## AUFGABE A
Gib die Zeilen der Einträge unverändert wieder, vom Anfang der Einträge bis einschließlich der Zeile mit „11: (548, 434)“. Lass die Bilder in deiner Antwort weg.

## AUSGEWÄHLTER TEXT
Eine meiner Vorlieben ist es mir Kirchen anzusehen, sobald ich in einer fremden Stadt bin. Das haben wir auch hier getan, denn um eine Kirche oder eine Synagoge zu finden braucht man nie lange zu laufen. Etwas befremdlich fanden wir hier, dass man tatsächlich für jede Kirche ein Ticket benötigt und am Sonntag viele Kirchen geschlossen waren. Vormittags wegen Gottesdiensten, was der Christ natürlich akzeptiert, aber auch am Nachmittag wegen Konzerten. Nichtsdestotrotz konnten wir der Vorliebe voll Rechnung tragen und wunderschöne Altäre, Kirchenfenster, Skulpturen und Kirchenschmuck bewundern. Schade fand ich hingegen, dass ich in keiner Kirche eine Kerze anzünden konnte. Ich bin gläubig und das Anzünden der Opferkerze ist eine mich tröstende Gewohnheit geworden. Nun, in Prag gedenkt, wünscht, bittet, hofft man offensichtlich auf andere Weise. Vielleicht weiß ein Leser, warum es dort so ist. Am beeindruckendsten war bei diesem Besuch für mich die Stimmung in der spanischen Synagoge. Am nettesten im kirchlichen Zusammenhang unter anderem die Wasserspeier am Sankt-Veits-Dom.

## AUFGABE B
Übersetze diesen Satz aus dem Text über die Kirchen in Prag ins Englische: „Am beeindruckendsten war bei diesem Besuch für mich die Stimmung in der spanischen Synagoge.“

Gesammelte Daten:
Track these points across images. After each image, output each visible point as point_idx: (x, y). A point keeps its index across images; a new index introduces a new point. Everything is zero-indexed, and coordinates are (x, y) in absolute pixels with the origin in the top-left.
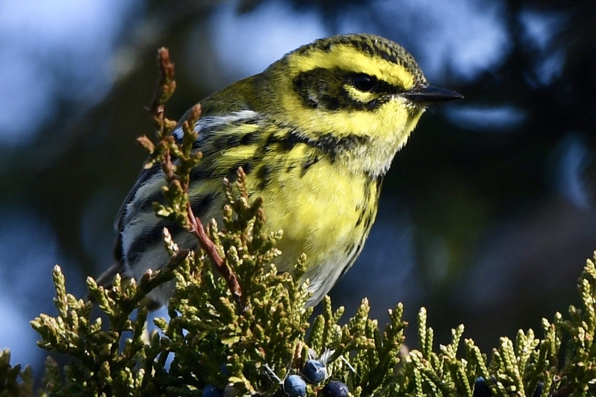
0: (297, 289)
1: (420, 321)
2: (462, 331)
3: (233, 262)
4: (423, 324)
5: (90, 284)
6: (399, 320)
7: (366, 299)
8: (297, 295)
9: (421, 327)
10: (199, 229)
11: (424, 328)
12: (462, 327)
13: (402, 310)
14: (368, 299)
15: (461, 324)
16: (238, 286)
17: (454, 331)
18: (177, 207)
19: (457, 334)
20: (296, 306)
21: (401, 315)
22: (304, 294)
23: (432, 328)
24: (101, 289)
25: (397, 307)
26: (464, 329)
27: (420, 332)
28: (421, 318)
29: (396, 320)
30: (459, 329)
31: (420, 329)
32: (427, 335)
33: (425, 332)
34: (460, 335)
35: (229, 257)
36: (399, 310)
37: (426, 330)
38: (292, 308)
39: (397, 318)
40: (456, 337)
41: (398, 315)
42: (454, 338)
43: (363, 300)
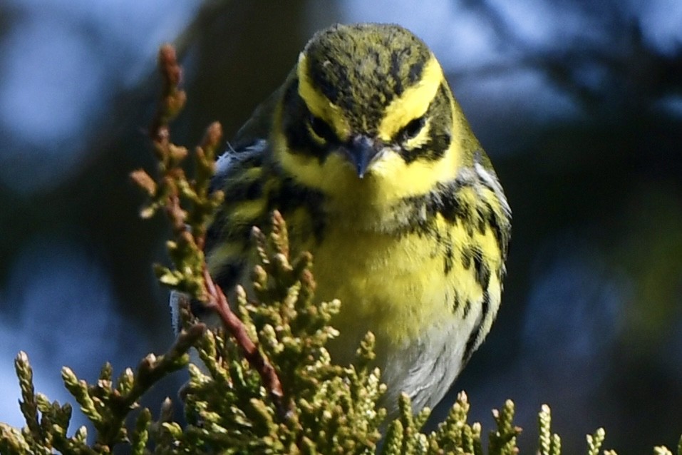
0: (361, 383)
1: (541, 425)
2: (602, 438)
3: (269, 348)
4: (546, 430)
5: (67, 377)
6: (509, 425)
7: (463, 393)
8: (362, 392)
9: (543, 434)
10: (219, 301)
11: (548, 434)
12: (601, 432)
13: (512, 411)
14: (466, 393)
15: (599, 428)
16: (277, 382)
17: (590, 439)
18: (188, 270)
19: (594, 443)
20: (361, 408)
21: (511, 418)
22: (372, 390)
23: (559, 435)
24: (82, 383)
25: (505, 407)
26: (605, 436)
27: (542, 440)
28: (542, 421)
29: (505, 425)
30: (597, 436)
31: (542, 437)
32: (552, 445)
33: (548, 441)
34: (599, 444)
35: (263, 340)
36: (508, 411)
37: (550, 438)
38: (355, 411)
39: (506, 422)
40: (592, 447)
41: (507, 418)
42: (590, 449)
43: (459, 395)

## ANTWORT A
Track these points across images. After each image, output each visible point as point_idx: (x, y). A point keeps its index across images; a new index introduces a new point. Everything is zero-indexed, and coordinates are (x, y) in absolute pixels with the origin in the top-left.
0: (297, 289)
1: (420, 321)
2: (462, 331)
3: (233, 262)
4: (423, 324)
5: (90, 284)
6: (399, 320)
7: (366, 299)
8: (297, 295)
9: (421, 327)
10: (199, 229)
11: (424, 328)
12: (462, 327)
13: (402, 310)
14: (368, 299)
15: (461, 324)
16: (238, 286)
17: (454, 331)
18: (177, 207)
19: (457, 334)
20: (296, 306)
21: (401, 315)
22: (304, 294)
23: (432, 328)
24: (101, 289)
25: (397, 307)
26: (464, 329)
27: (420, 332)
28: (421, 318)
29: (396, 320)
30: (459, 329)
31: (420, 329)
32: (427, 335)
33: (425, 332)
34: (460, 335)
35: (229, 257)
36: (399, 310)
37: (426, 330)
38: (292, 308)
39: (397, 318)
40: (456, 337)
41: (398, 315)
42: (454, 338)
43: (363, 300)
0: (361, 383)
1: (541, 425)
2: (602, 438)
3: (269, 348)
4: (546, 430)
5: (67, 377)
6: (509, 425)
7: (463, 393)
8: (362, 392)
9: (543, 434)
10: (219, 301)
11: (548, 434)

## ANTWORT B
What impressed me most on this visit was the atmosphere in the Spanish Synagogue.